Recorded data:
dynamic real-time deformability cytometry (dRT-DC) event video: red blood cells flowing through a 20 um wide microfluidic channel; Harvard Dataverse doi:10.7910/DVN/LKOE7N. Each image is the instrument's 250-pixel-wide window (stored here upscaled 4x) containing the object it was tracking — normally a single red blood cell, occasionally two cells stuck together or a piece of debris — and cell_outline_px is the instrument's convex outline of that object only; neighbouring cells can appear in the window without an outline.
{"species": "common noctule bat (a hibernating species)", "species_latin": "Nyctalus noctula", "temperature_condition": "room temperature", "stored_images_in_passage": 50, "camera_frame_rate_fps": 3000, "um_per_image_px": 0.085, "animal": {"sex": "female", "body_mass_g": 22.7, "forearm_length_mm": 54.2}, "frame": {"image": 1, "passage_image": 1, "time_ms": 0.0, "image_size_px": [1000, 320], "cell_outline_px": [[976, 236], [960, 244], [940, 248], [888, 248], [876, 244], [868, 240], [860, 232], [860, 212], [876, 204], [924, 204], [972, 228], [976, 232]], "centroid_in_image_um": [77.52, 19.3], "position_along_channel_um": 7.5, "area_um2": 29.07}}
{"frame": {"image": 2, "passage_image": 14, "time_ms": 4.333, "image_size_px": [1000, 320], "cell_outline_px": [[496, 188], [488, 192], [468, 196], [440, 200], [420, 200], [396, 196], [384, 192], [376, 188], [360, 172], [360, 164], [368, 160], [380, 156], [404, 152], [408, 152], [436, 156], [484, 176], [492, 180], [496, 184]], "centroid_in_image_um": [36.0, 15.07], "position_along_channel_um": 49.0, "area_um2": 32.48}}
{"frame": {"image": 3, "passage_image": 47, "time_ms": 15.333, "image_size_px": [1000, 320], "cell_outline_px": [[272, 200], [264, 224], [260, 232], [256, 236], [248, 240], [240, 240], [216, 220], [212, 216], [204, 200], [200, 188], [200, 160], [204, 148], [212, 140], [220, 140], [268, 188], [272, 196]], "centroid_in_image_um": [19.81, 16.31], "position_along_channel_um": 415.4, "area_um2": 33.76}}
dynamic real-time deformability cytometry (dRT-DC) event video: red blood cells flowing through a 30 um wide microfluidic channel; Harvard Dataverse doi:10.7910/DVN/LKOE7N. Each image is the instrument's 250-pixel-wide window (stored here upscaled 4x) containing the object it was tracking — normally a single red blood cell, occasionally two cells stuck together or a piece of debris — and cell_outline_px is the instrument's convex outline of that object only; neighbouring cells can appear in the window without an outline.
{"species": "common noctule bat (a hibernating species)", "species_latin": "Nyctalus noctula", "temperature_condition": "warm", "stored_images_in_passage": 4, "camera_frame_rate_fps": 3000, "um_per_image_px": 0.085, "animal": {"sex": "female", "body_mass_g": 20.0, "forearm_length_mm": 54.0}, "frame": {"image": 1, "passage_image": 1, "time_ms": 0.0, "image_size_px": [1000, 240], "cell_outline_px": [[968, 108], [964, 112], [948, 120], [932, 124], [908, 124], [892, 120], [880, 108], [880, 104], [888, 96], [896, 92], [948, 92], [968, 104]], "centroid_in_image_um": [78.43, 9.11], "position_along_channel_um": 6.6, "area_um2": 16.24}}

*REQUEST*.
Recopy all the lines exactly as they appear.

*SOLUTION FOR THIS PROBLEM*.
dynamic real-time deformability cytometry (dRT-DC) event video: red blood cells flowing through a 20 um wide microfluidic channel; Harvard Dataverse doi:10.7910/DVN/LKOE7N. Each image is the instrument's 250-pixel-wide window (stored here upscaled 4x) containing the object it was tracking — normally a single red blood cell, occasionally two cells stuck together or a piece of debris — and cell_outline_px is the instrument's convex outline of that object only; neighbouring cells can appear in the window without an outline.
{"species": "common noctule bat (a hibernating species)", "species_latin": "Nyctalus noctula", "temperature_condition": "room temperature", "stored_images_in_passage": 50, "camera_frame_rate_fps": 3000, "um_per_image_px": 0.085, "animal": {"sex": "female", "body_mass_g": 22.7, "forearm_length_mm": 54.2}, "frame": {"image": 1, "passage_image": 1, "time_ms": 0.0, "image_size_px": [1000, 320], "cell_outline_px": [[976, 236], [960, 244], [940, 248], [888, 248], [876, 244], [868, 240], [860, 232], [860, 212], [876, 204], [924, 204], [972, 228], [976, 232]], "centroid_in_image_um": [77.52, 19.3], "position_along_channel_um": 7.5, "area_um2": 29.07}}
{"frame": {"image": 2, "passage_image": 14, "time_ms": 4.333, "image_size_px": [1000, 320], "cell_outline_px": [[496, 188], [488, 192], [468, 196], [440, 200], [420, 200], [396, 196], [384, 192], [376, 188], [360, 172], [360, 164], [368, 160], [380, 156], [404, 152], [408, 152], [436, 156], [484, 176], [492, 180], [496, 184]], "centroid_in_image_um": [36.0, 15.07], "position_along_channel_um": 49.0, "area_um2": 32.48}}
{"frame": {"image": 3, "passage_image": 47, "time_ms": 15.333, "image_size_px": [1000, 320], "cell_outline_px": [[272, 200], [264, 224], [260, 232], [256, 236], [248, 240], [240, 240], [216, 220], [212, 216], [204, 200], [200, 188], [200, 160], [204, 148], [212, 140], [220, 140], [268, 188], [272, 196]], "centroid_in_image_um": [19.81, 16.31], "position_along_channel_um": 415.4, "area_um2": 33.76}}
dynamic real-time deformability cytometry (dRT-DC) event video: red blood cells flowing through a 30 um wide microfluidic channel; Harvard Dataverse doi:10.7910/DVN/LKOE7N. Each image is the instrument's 250-pixel-wide window (stored here upscaled 4x) containing the object it was tracking — normally a single red blood cell, occasionally two cells stuck together or a piece of debris — and cell_outline_px is the instrument's convex outline of that object only; neighbouring cells can appear in the window without an outline.
{"species": "common noctule bat (a hibernating species)", "species_latin": "Nyctalus noctula", "temperature_condition": "warm", "stored_images_in_passage": 4, "camera_frame_rate_fps": 3000, "um_per_image_px": 0.085, "animal": {"sex": "female", "body_mass_g": 20.0, "forearm_length_mm": 54.0}, "frame": {"image": 1, "passage_image": 1, "time_ms": 0.0, "image_size_px": [1000, 240], "cell_outline_px": [[968, 108], [964, 112], [948, 120], [932, 124], [908, 124], [892, 120], [880, 108], [880, 104], [888, 96], [896, 92], [948, 92], [968, 104]], "centroid_in_image_um": [78.43, 9.11], "position_along_channel_um": 6.6, "area_um2": 16.24}}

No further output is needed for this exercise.